Paisagismo é preocupação nos  empreendimentos de alto padrão
As informações e opinões formadas neste blog são de responsabilidade única do autor.

Paisagismo é preocupação nos empreendimentos de alto padrão

Projetos nas áreas externas, exclusivos e personalizados, são marca em condomínios exclusivos

Redação

09 Abril 2017 | 09h03

Jardim do paisagista Roberto Riscala no Ed. Mondrian, em Perdizes. Tem iluminação pontual, com luzes em item por item e fonte feita em pedra mineira |Foto: Gui Morelli

Jardim do paisagista Roberto Riscala no Ed. Mondrian, da MDL, em Perdizes.
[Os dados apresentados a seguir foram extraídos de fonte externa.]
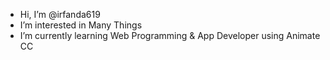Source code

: - Hi, I’m @irfanda619
- I’m interested in Many Things 
- I’m currently learning Web Programming & App Developer using Animate CC


<!---
irfanda619/irfanda619 is a ✨ special ✨ repository because its `README.md` (this file) appears on your GitHub profile.
You can click the Preview link to take a look at your changes.
--->
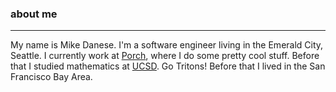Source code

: ---
---
### about me

-------------

My name is Mike Danese. I'm a software engineer living in the Emerald City, Seattle. I currently work at [Porch](http://porch.com), where I do some pretty cool stuff. Before that I studied mathematics at [UCSD](http://ucsd.edu/). Go Tritons! Before that I lived in the San Francisco Bay Area.
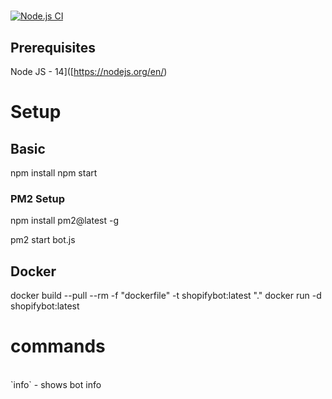 # 
[![Node.js CI](https://github.com/ConniBug//actions/workflows/node.js.yml/badge.svg)](https://github.com/ConniBug//actions/workflows/node.js.yml)



## Prerequisites

Node JS - 14]([https://nodejs.org/en/)

# Setup

## Basic

npm install
npm start

### PM2 Setup

npm install pm2@latest -g

pm2 start bot.js

## Docker

docker build --pull --rm -f "dockerfile" -t shopifybot:latest "."
docker run -d shopifybot:latest

# commands
<br> 
`<prefix>info` - shows bot info
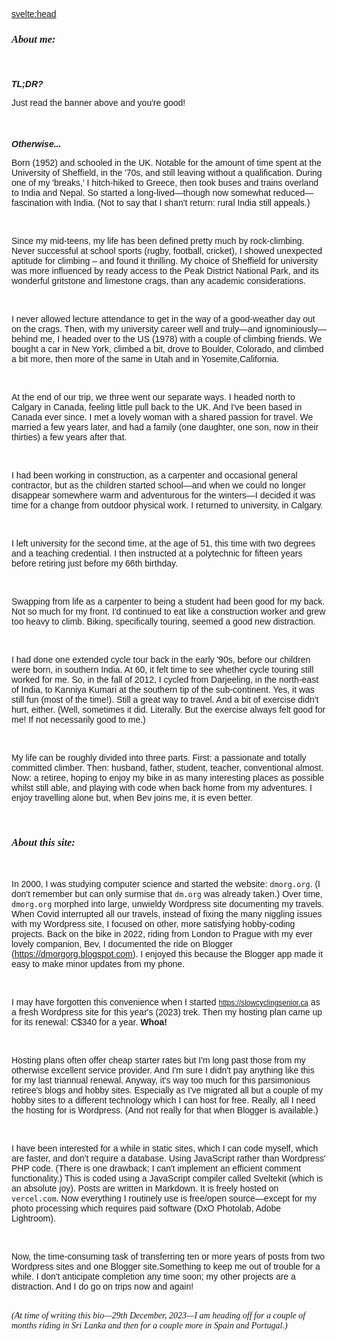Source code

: <svelte:head>

<title>About</title>
</svelte:head>

<script>
	import { onMount } from 'svelte';

	const scrollToTop = () => {
		console.log('scrollToTop called');
		window.scrollTo({ top: 0, behavior: 'smooth' });
	};

	onMount(() => {
		console.log('onMount called');
		scrollToTop();
	});
</script>

### About me:

<br/>

#### TL;DR?

Just read the banner above and you're good!

<br/>

#### Otherwise...

Born (1952) and schooled in the UK. Notable for the amount of time spent at the University of Sheffield, in the '70s, and still leaving without a qualification. During one of my 'breaks,' I hitch-hiked to Greece, then took buses and trains overland to India and Nepal. So started a long-lived&mdash;though now somewhat reduced&mdash;fascination with India. (Not to say that I shan't return: rural India still appeals.)

<br/>

Since my mid-teens, my life has been defined pretty much by rock-climbing. Never successful at school sports (rugby, football, cricket), I showed unexpected aptitude for climbing &ndash; and found it thrilling. My choice of Sheffield for university was more influenced by ready access to the Peak District National Park, and its wonderful gritstone and limestone crags, than any academic considerations.

<br/>

I never allowed lecture attendance to get in the way of a good-weather day out on the crags. Then, with my university career well and truly&mdash;and ignominiously&mdash;behind me, I headed over to the US (1978) with a couple of climbing friends. We bought a car in New York, climbed a bit, drove to Boulder, Colorado, and climbed a bit more, then more of the same in Utah and in Yosemite,California.

<br/>

At the end of our trip, we three went our separate ways. I headed north to Calgary in Canada, feeling little pull back to the UK. And I've been based in Canada ever since. I met a lovely woman with a shared passion for travel. We married a few years later, and had a family (one daughter, one son, now in their thirties) a few years after that.

<br/>

I had been working in construction, as a carpenter and occasional general contractor, but as the children started school&mdash;and when we could no longer disappear somewhere warm and adventurous for the winters&mdash;I decided it was time for a change from outdoor physical work. I returned to university, in Calgary.

<br/>

I left university for the second time, at the age of 51, this time with two degrees and a teaching credential. I then instructed at a polytechnic for fifteen years before retiring just before my 66th birthday.

<br/>

Swapping from life as a carpenter to being a student had been good for my back. Not so much for my front. I'd continued to eat like a construction worker and grew too heavy to climb. Biking, specifically touring, seemed a good new distraction.

<br/>

I had done one extended cycle tour back in the early '90s, before our children were born, in southern India. At 60, it felt time to see whether cycle touring still worked for me. So, in the fall of 2012, I cycled from Darjeeling, in the north-east of India, to Kanniya Kumari at the southern tip of the sub-continent. Yes, it was still fun (most of the time!). Still a great way to travel. And a bit of exercise didn't hurt, either. (Well, sometimes it did. Literally. But the exercise always felt good for me! If not necessarily good to me.)

<br/>

My life can be roughly divided into three parts. First: a passionate and totally committed climber. Then: husband, father, student, teacher, conventional almost. Now: a retiree, hoping to enjoy my bike in as many interesting places as possible whilst still able, and playing with code when back home from my adventures. I enjoy travelling alone but, when Bev joins me, it is even better.

<br/>

### About this site:

<br/>

In 2000, I was studying computer science and started the website: <code>dmorg.org</code>. (I don't remember but can only surmise that <code>dm.org</code> was already taken.) Over time, <code>dmorg.org</code> morphed into large, unwieldy Wordpress site documenting my travels. When Covid interrupted all our travels, instead of fixing the many niggling issues with my Wordpress site, I focused on other, more satisfying hobby-coding projects. Back on the bike in 2022, riding from London to Prague with my ever lovely companion, Bev, I documented the ride on Blogger (https://dmorgorg.blogspot.com). I enjoyed this because the Blogger app made it easy to make minor updates from my phone.

<br/>

I may have forgotten this convenience when I started <code>https://slowcyclingsenior.ca</code> as a fresh Wordpress site for this year's (2023) trek. Then my hosting plan came up for its renewal: C$340 for a year. **Whoa!**

<br/>

Hosting plans often offer cheap starter rates but I'm long past those from my otherwise excellent service provider. And I'm sure I didn't pay anything like this for my last triannual renewal. Anyway, it's way too much for this parsimonious retiree's blogs and hobby sites. Especially as I've migrated all but a couple of my hobby sites to a different technology which I can host for free. Really, all I need the hosting for is Wordpress. (And not really for that when Blogger is available.)

<br/>

I have been interested for a while in static sites, which I can code myself, which are faster, and don't require a database. Using JavaScript rather than Wordpress' PHP code. (There is one drawback; I can't implement an efficient comment functionality.) This is coded using a JavaScript compiler called Sveltekit (which is an absolute joy). Posts are written in Markdown. It is freely hosted on <code>vercel.com</code>. Now everything I routinely use is free/open source&mdash;except for my photo processing which requires paid software (DxO Photolab, Adobe Lightroom).

<br/>

Now, the time-consuming task of transferring ten or more years of posts from two Wordpress sites and one Blogger site.Something to keep me out of trouble for a while. I don't anticipate completion any time soon; my other projects are a distraction. And I do go on trips now and again!

<br/>

<div class="alkes">(At time of writing this bio&mdash;29th December, 2023&mdash;I am heading off for a couple of months riding in Sri Lanka and then for a couple more in Spain and Portugal.)</div>

<br/><br/>

<style>
	* {
		font-family: sans-serif;
	}
	h3, h4,
	.alkes {
		color: var(--brand-8);
		font-family: 'Alkes';
		font-style: italic;
		text-align: left;
		/* margin-bottom: -1.5rem */
	}
	h4 {
		font-family: sans-serif;
		font-weight: 600;
		margin-block-end: 0.5rem;
	}
</style>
Tem iluminação pontual, com luzes item por item, e fonte feita em pedra mineira | Foto: Gui Morelli

Caroline Monteiro

ESPECIAL PARA O ESTADO

A atemporalidade é uma preocupação grande nos projetos dos escritórios Anastassiadis Arquitetos e Roberto Riscala Paisagismo. Com frequência, eles trabalham juntos, contratados por incorporadoras para cuidarem da arquitetura, desenho e áreas externas dos empreendimentos de alto padrão.

“Procuramos adotar soluções estéticas que não sejam datadas. Fazemos projetos que possam envelhecer bem, ou seja, que com o passar dos anos fiquem melhores”, diz o sócio do Anastassiadis Arquitetos Artur Jorge de Deus Lé.
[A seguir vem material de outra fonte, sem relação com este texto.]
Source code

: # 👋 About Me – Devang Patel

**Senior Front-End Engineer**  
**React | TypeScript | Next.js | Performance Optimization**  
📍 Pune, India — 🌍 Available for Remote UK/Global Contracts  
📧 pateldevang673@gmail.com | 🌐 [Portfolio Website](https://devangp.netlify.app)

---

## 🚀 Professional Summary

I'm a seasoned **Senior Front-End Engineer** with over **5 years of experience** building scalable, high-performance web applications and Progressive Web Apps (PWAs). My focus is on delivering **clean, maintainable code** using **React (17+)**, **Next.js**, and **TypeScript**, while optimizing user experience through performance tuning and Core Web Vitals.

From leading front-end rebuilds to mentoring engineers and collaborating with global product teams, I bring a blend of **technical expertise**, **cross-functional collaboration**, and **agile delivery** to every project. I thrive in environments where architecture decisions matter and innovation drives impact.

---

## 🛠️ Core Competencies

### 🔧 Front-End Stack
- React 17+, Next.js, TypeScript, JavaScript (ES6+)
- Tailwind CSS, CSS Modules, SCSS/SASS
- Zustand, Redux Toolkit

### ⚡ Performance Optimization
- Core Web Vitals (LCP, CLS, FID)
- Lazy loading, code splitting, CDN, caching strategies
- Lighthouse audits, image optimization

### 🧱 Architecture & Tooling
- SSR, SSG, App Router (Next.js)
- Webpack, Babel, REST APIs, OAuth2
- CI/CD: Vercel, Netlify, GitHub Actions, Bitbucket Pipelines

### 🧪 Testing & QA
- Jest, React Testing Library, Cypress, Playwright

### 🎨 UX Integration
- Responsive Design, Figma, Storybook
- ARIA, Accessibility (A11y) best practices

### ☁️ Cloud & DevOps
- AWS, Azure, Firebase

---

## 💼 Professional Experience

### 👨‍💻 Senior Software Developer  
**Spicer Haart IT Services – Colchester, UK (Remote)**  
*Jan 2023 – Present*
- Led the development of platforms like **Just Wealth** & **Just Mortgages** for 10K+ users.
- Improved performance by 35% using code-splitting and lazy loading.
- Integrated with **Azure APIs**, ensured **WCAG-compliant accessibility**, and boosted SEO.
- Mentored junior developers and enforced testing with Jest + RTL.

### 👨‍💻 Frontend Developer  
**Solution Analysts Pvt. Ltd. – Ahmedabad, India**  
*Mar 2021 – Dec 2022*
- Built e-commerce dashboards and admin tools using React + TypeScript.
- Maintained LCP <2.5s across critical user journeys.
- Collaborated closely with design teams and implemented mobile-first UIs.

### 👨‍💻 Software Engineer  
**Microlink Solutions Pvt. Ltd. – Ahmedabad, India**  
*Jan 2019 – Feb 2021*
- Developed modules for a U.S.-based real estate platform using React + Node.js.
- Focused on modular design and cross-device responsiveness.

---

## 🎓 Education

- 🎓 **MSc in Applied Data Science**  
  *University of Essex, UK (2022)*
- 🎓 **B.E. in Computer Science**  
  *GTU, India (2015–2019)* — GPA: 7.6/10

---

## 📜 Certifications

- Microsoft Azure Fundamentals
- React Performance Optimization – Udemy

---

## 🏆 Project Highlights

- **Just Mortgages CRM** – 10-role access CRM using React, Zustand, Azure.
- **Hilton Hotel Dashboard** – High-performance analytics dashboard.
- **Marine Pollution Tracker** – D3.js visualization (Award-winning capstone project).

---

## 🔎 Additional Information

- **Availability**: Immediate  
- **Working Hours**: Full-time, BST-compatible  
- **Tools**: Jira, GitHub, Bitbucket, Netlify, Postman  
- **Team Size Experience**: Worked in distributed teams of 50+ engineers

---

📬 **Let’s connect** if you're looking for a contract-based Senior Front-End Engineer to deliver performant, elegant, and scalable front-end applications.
Para o paisagista Roberto Riscala, o bom jardim também é aquele que dura. “Não podemos fazer projeto que siga uma moda, porque ela acaba. Jardim não é sofá que a gente pode trocar tecido uma vez por ano. Tem de ser durável.”

O paisagista cita os materiais mais representativos do luxo. “Você nunca ouviu dizer que o mármore é feio. O Brasil é riquíssimo em pedras naturais. Há também os super porcelanatos, que às vezes são mais caros do que o mármore, mas em geral estão mais sujeitos à moda”, diz Riscala.

A madeira nobre também é uma característica dos empreendimentos de luxo, segundo o paisagista. “O cumaru, o pinus e o ipê se caem bem nas áreas externas.”

Riscala diz que o luxo está nos pequenos detalhes, como uma fonte em pedra mineira, a composição do jardim de forma elegante com grande variedade de plantas, espelhos d’água ou painéis de pedra. “São itens caros de manter, por isso, são mais comuns nos prédios de alto padrão”, diz.

Para Lé, o uso de materiais tecnológicos, como ligas metálicas, ou de vidros em toda a fachada ou ainda de tijolos antigos com madeira não pode tirar a cara de “lar” dos imóveis. “Um bom projeto é aquele que, embora adote soluções modernas e tecnológicas, remeta efetivamente à casa, ao lar.”

Assinatura. A questão do luxo pode ser relativa, diz Lé. “São Paulo, assim como outras grandes metrópoles do mundo, tem cada vez menos áreas centrais disponíveis e é normal que essas áreas tenham valor de mercado alto.”

Ele afirma que o público considera como pontos positivos localização, vista, qualidade do entorno, arborização, qualidade de vida e praticidade. “Para este mercado, independentemente de metragem quadrada, existem muitos compradores, mesmo que os preços sejam altíssimos”, diz.

Esse cenário interfere nas atividades dos escritórios de arquitetura. “Somos mais procurados. É uma nova realidade do mercado. A assinatura e o design autoral e exclusivo têm sido cada vez mais fatores decisivos na hora de comprar um imóvel”, diz Lé.

Expansão. Segundo Riscala, a valorização da arquitetura renomada tem atingido também os projetos focados no público de baixa ou média renda. “As pessoas têm entendido a importância desse trabalho de resolução da área externa de um empreendimento, seja em um empreedimento com apartamentos de R$ 80 mil ou R$ 1 milhão. O Brasil melhorou nesse sentido. O setor está mais equalizado.”